Enzensberger studied literature and philosophy at the universities of Erlangen, Freiburg and Hamburg, and at the Sorbonne in Paris, receiving his doctorate in 1955 for a thesis about Clemens Brentano's poetry. Until 1957 he worked as a radio editor in Stuttgart. He participated in several gatherings of Group 47. Between 1965 and 1975 he edited the magazine "Kursbuch". Since 1985 he has been the editor of the prestigious book series Die Andere Bibliothek, published in Frankfurt, and now containing almost 250 titles. Together with Gaston Salvatore, Enzensberger was the founder of the monthly TransAtlantik. His own work has been translated into more than 40 languages.
Enzensberger has a sarcastic, ironic tone in many of his poems. For example, the poem "Middle Class Blues" consists of various typicalities of middle class life, with the phrase "we can't complain" repeated several times, and concludes with "what are we waiting for?". Many of his poems also feature themes of civil unrest over economic and class based issues. Though primarily a poet and essayist, he also makes excursions into theater, film, opera, radio drama, reportage, translation.
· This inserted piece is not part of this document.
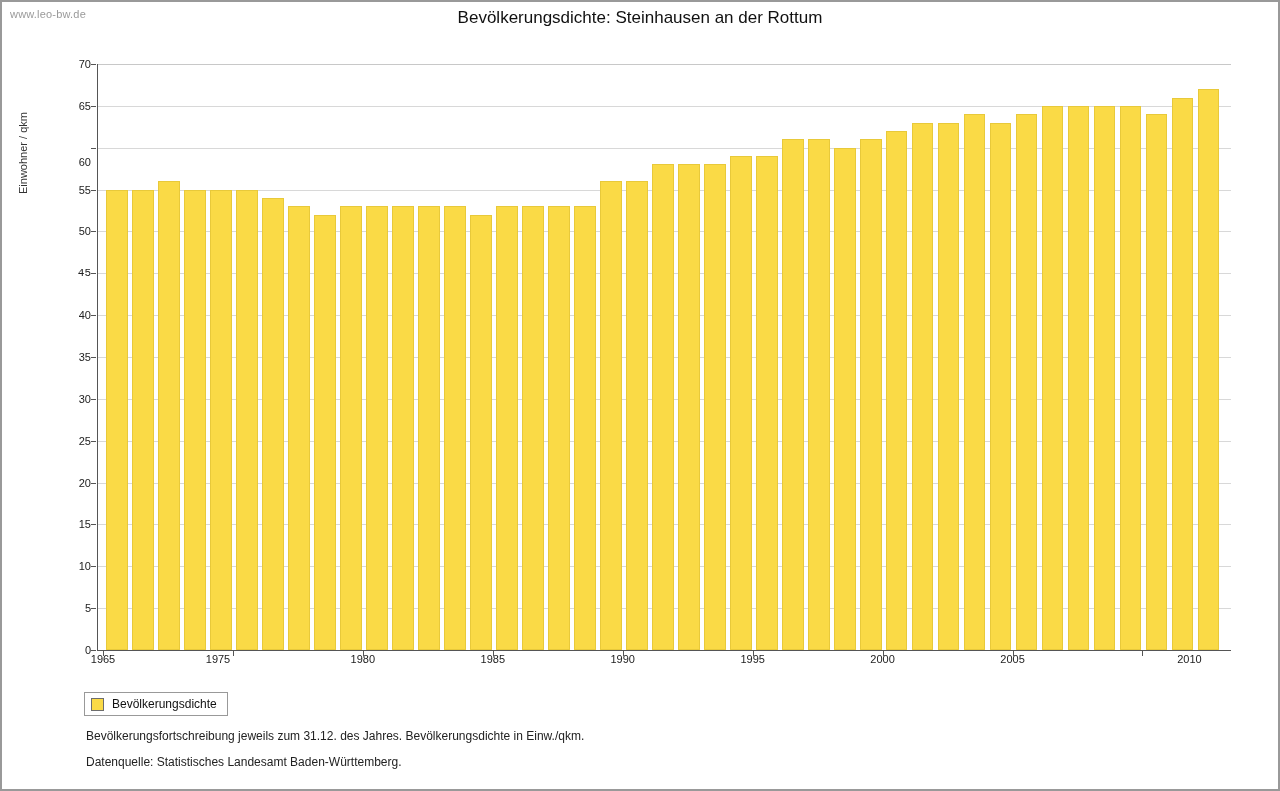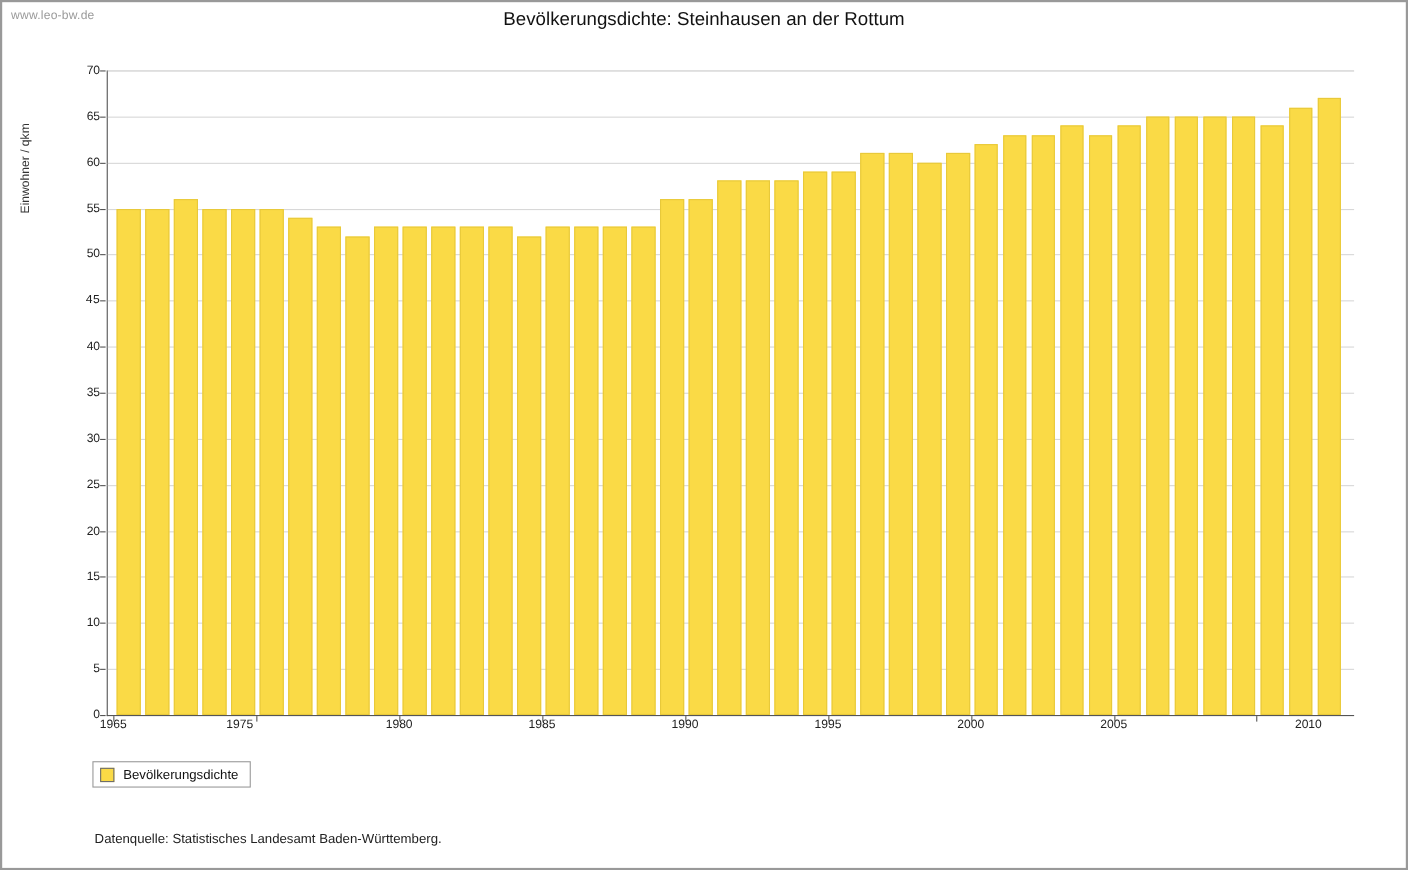"60" div.ytick-label { top: 84px -> 98px }
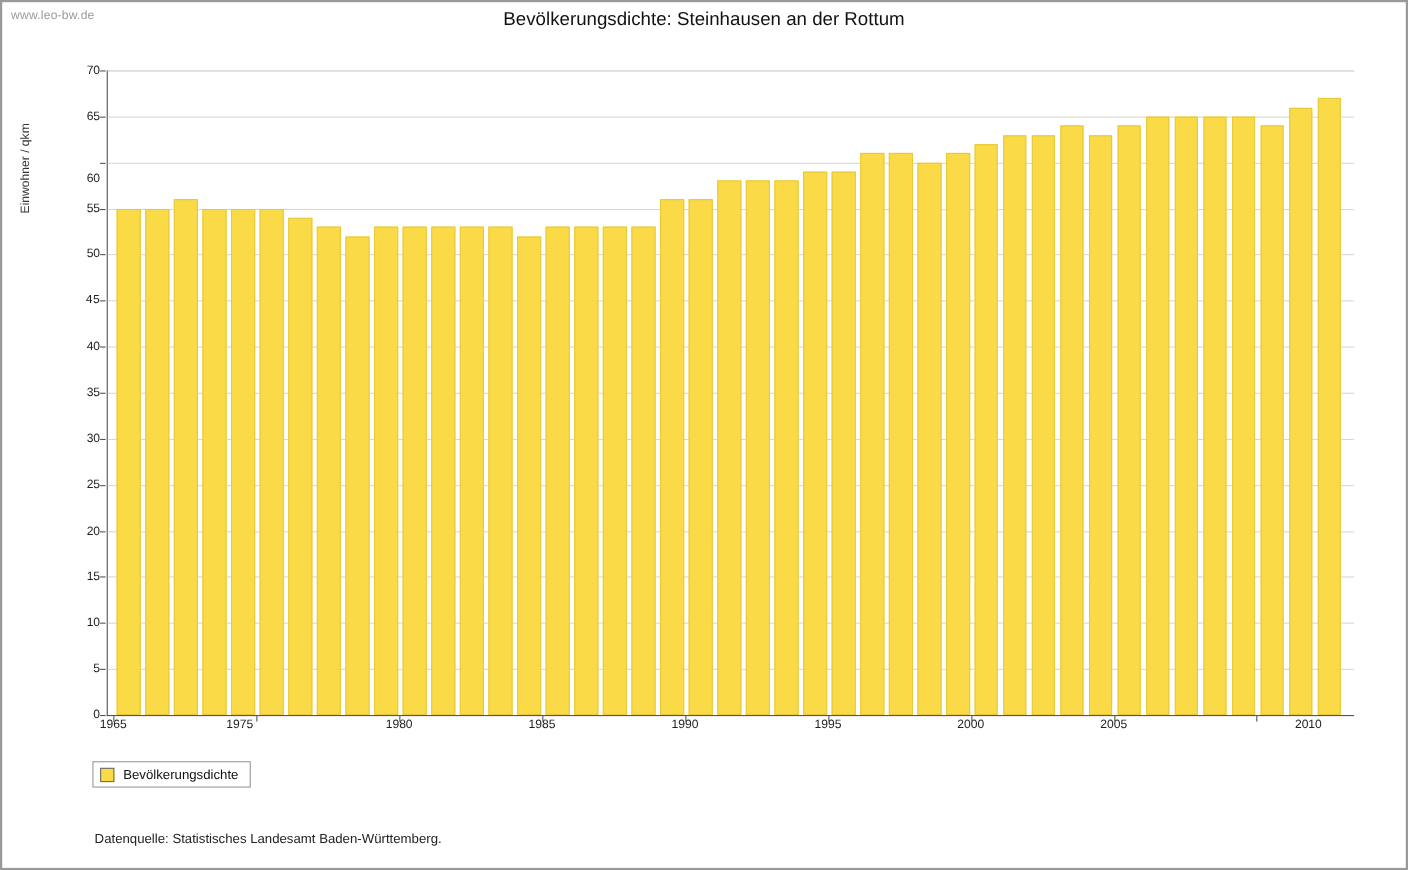"Bevölkerungsfortschreibung jeweils zum" div.footnote { html: none -> <div>Bevölkerungsfortschreibung jeweils zum 31.12. des Jahres. Bevölkerungsdichte in Einw./qkm.</div> }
He has written novels and several books for children (including The Number Devil, an exploration of mathematics) and is co-author of a book for German as a foreign language(Die Suche). He also invented and collaborated in the construction of a machine which automatically composes poems. It was used during the 2006 Football World Cup to commentate on games.
In 2009, Enzensberger received a special Lifetime Recognition Award given by the trustees of the Griffin Trust for Excellence in Poetry, which also awards the annual Griffin Poetry Prize.